Source records
§

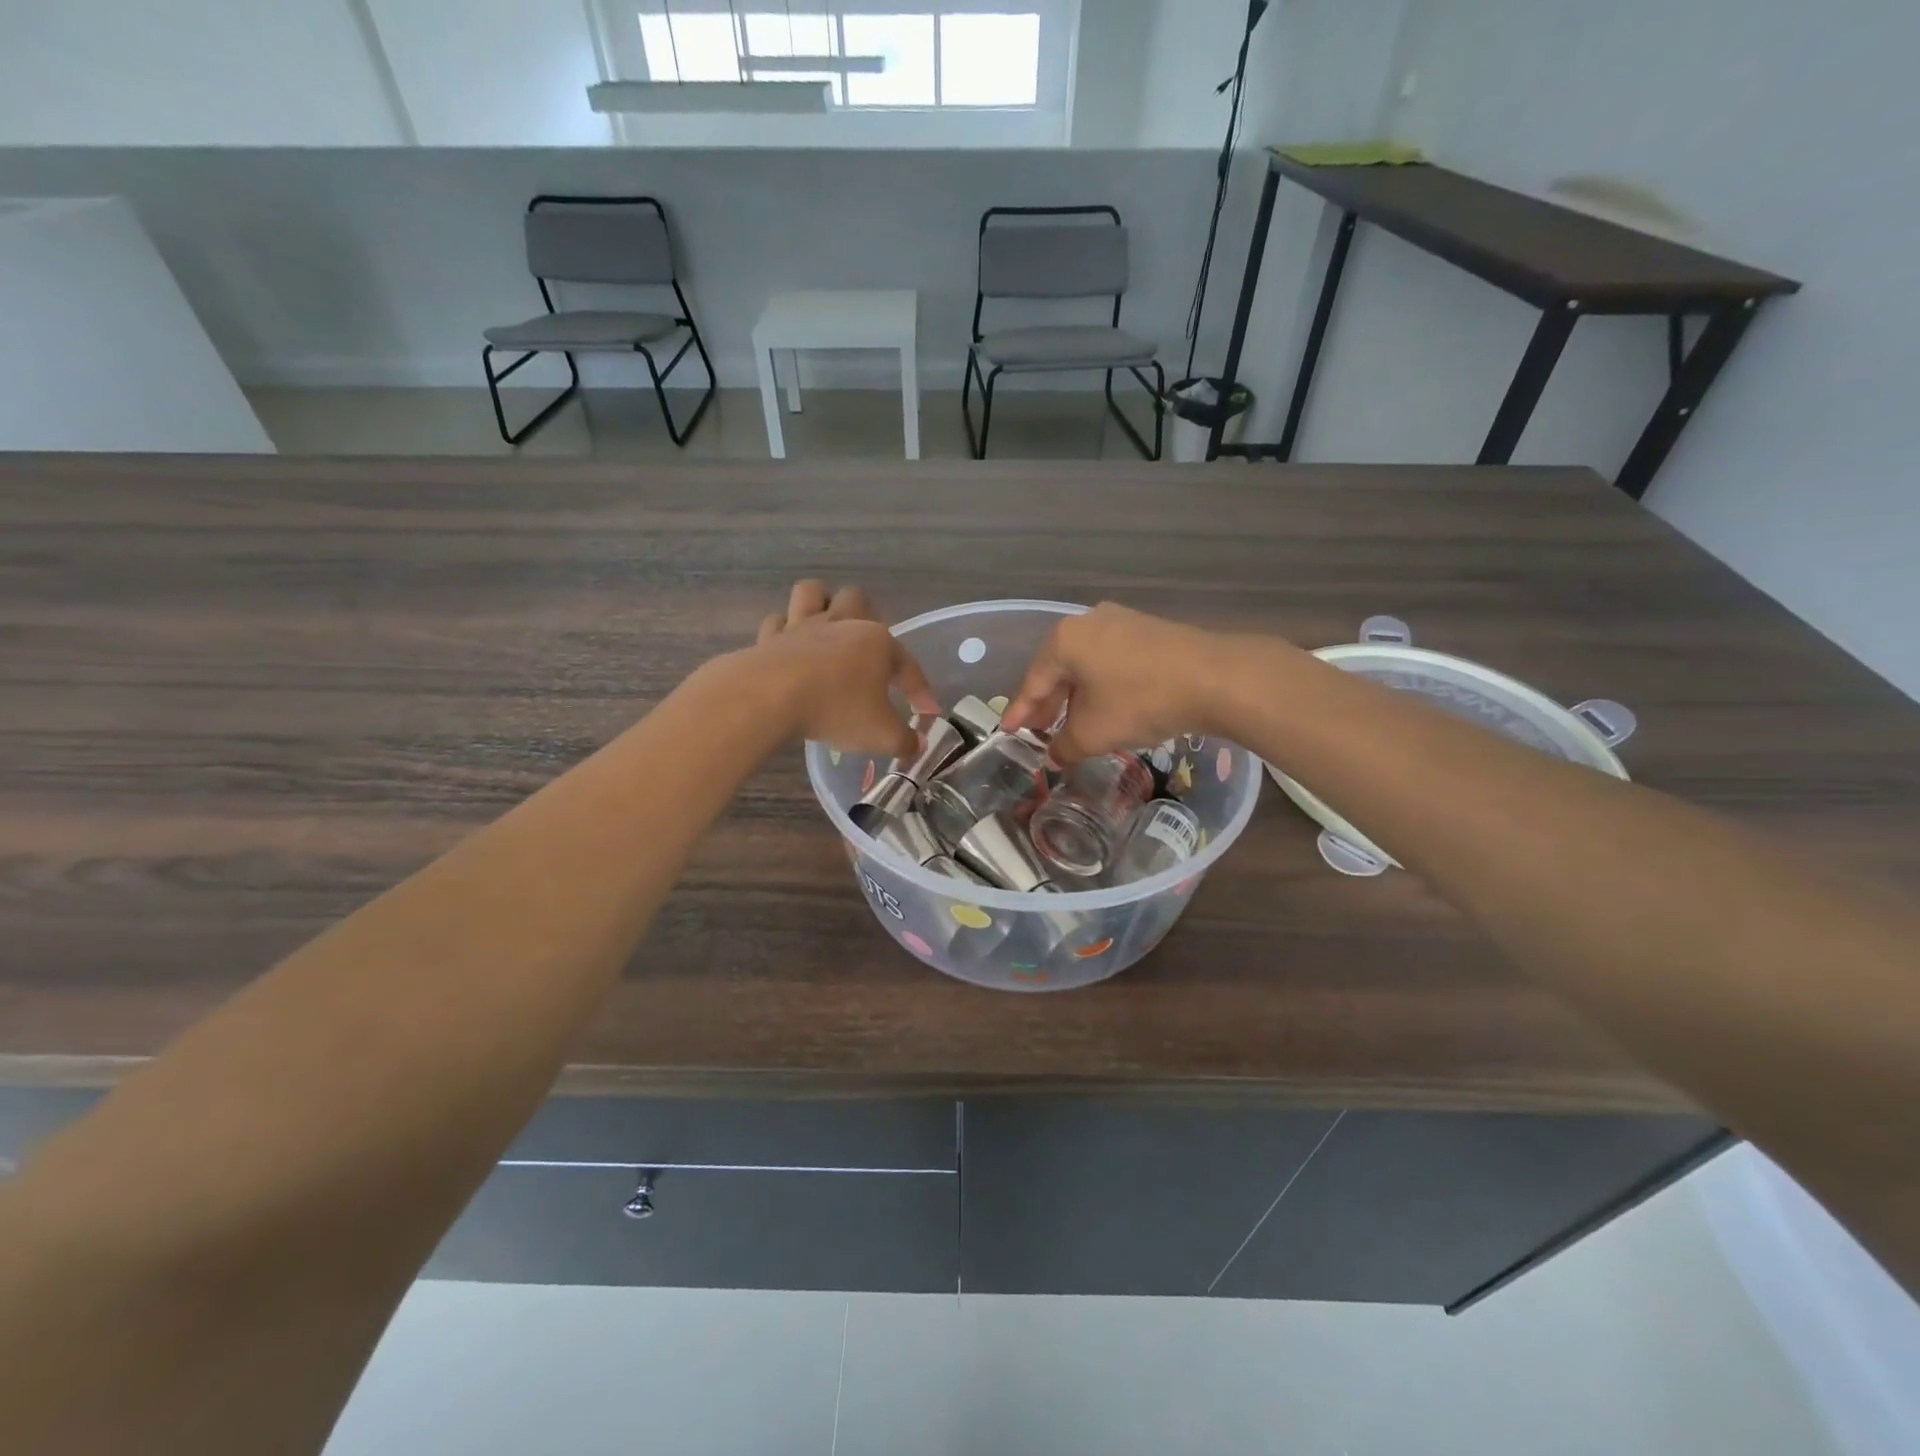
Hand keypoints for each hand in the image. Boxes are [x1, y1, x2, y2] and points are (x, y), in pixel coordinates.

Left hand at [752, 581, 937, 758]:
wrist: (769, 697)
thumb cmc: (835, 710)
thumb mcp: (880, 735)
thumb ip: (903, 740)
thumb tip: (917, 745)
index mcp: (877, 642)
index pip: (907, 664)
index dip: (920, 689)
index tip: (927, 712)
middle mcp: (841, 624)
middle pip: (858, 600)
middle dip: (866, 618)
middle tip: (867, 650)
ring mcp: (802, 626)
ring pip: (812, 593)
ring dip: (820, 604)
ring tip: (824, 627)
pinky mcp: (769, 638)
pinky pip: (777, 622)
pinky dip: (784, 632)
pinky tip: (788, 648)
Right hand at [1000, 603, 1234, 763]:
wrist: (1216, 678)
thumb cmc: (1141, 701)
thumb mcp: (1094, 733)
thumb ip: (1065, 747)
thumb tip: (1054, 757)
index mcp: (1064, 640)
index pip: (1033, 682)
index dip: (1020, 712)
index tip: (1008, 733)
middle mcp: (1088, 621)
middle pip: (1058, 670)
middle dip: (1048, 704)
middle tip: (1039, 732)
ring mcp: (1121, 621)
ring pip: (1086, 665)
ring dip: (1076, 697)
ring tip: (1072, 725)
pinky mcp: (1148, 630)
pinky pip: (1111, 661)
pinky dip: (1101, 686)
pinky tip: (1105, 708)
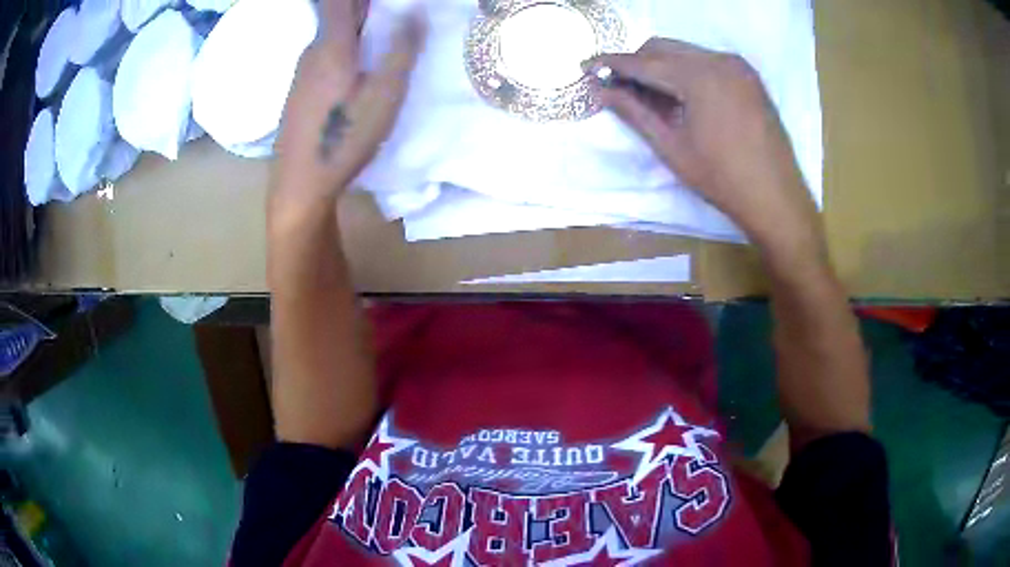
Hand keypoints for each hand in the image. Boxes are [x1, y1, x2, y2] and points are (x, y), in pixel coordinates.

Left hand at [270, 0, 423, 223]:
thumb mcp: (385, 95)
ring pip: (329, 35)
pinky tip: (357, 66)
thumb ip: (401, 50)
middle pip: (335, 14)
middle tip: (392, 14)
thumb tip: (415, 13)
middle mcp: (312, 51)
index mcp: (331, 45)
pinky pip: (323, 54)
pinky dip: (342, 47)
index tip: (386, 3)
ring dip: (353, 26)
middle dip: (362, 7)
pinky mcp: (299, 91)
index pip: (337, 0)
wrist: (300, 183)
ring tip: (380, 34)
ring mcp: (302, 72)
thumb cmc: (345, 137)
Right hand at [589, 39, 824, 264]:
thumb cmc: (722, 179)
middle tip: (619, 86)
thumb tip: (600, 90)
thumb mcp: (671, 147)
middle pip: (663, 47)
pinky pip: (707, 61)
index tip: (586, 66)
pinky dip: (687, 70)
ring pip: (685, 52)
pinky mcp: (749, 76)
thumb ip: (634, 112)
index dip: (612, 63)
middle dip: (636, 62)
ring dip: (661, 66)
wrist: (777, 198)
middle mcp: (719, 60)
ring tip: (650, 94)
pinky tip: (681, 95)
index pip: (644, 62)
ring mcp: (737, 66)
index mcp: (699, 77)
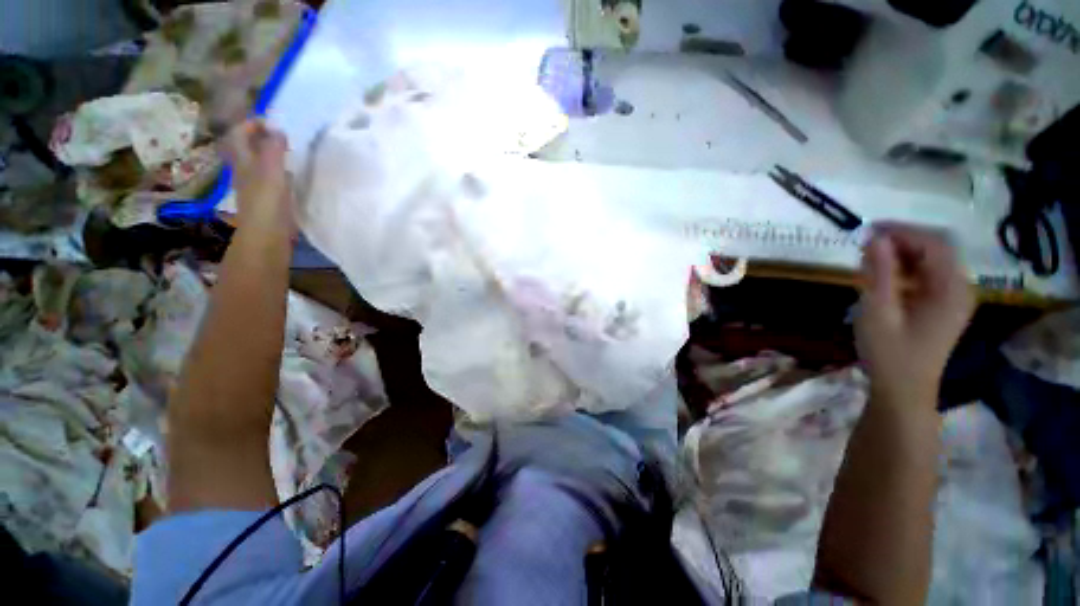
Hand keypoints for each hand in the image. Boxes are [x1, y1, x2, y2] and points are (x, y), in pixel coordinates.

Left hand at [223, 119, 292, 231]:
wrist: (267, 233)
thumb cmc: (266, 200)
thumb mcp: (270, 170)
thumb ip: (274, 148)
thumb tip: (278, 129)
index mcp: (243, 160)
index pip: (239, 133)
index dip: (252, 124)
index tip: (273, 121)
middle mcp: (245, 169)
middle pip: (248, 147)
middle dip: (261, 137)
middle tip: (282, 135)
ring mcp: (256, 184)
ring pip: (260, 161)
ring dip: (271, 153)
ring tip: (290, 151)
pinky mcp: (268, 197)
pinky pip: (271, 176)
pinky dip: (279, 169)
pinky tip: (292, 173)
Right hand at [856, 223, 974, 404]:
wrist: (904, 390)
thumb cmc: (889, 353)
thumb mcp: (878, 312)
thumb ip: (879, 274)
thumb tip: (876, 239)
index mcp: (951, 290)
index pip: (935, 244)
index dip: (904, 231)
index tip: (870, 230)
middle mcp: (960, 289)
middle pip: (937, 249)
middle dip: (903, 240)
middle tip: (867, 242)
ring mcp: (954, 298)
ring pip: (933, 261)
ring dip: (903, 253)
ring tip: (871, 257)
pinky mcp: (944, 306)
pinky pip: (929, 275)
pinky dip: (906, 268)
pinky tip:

§

Work required: When pictures appear in the records above, leave them out and reproduce exactly each line from the first through the line containing "ring pip: (812, 593)", both included.

Task output:
Hand keypoints for each hand in the image. Boxes are [x1, y1, x2, y2] and points are (x, y), in pixel coordinates.

Left hand at [752, 581, 937, 758]:
wrist: (769, 697)
thumb cmc: (835, 710)
thumb mcp: (880, 735)
thumb ip: (903, 740)
thumb tip: (917, 745)
index mcp: (877, 642)
index pip: (907, 664)
index dip: (920, 689)
index tip: (927, 712)
middle mcp: (841, 624)
middle pip: (858, 600)
middle dip: (866, 618)
middle tip: (867, 650)
ring mcp: (802, 626)
ring pip: (812, 593)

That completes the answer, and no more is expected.